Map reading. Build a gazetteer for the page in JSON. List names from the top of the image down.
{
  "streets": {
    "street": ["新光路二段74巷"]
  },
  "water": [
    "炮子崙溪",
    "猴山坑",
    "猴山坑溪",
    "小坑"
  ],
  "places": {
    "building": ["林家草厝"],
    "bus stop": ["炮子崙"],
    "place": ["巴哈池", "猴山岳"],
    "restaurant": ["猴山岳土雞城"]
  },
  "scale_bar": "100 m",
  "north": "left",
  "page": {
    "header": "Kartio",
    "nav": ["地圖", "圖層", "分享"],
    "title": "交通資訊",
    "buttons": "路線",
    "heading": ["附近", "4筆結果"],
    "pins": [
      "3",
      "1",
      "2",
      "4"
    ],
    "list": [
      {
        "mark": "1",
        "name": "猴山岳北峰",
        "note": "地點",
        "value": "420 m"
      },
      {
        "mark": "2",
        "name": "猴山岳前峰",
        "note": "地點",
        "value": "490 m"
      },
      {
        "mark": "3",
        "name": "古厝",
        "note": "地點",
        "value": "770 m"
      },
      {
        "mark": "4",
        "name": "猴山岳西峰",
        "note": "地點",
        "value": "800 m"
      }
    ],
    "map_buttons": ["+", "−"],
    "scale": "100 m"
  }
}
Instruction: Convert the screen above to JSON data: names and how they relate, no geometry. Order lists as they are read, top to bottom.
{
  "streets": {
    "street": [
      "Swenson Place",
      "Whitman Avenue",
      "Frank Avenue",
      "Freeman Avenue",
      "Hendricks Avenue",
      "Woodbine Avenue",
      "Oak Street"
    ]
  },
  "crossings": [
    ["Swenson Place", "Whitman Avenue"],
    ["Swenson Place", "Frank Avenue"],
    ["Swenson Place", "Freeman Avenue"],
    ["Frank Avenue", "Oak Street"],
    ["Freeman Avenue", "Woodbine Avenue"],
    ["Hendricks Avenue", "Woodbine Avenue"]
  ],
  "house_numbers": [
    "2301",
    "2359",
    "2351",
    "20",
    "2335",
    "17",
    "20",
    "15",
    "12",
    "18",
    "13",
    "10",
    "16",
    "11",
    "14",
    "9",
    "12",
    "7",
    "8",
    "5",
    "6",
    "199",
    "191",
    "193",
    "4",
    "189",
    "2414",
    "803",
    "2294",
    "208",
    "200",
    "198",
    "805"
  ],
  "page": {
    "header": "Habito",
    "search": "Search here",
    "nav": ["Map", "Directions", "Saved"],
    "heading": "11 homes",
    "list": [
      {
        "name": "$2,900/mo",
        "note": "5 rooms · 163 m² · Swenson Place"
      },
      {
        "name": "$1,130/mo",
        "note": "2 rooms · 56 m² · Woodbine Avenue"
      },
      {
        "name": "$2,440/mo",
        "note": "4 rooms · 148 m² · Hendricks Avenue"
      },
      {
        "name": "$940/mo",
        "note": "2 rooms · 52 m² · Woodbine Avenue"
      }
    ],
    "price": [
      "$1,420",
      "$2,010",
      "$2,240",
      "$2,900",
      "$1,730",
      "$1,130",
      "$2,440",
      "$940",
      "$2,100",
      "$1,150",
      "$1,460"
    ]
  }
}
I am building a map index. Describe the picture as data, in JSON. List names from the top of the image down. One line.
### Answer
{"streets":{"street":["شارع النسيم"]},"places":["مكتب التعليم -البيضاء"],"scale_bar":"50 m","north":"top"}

_____

What the task requires
Could you copy every line from the records that has "Freeman" in it?

Solution to this exercise
      "Freeman Avenue",
    ["Swenson Place", "Freeman Avenue"],
    ["Freeman Avenue", "Woodbine Avenue"],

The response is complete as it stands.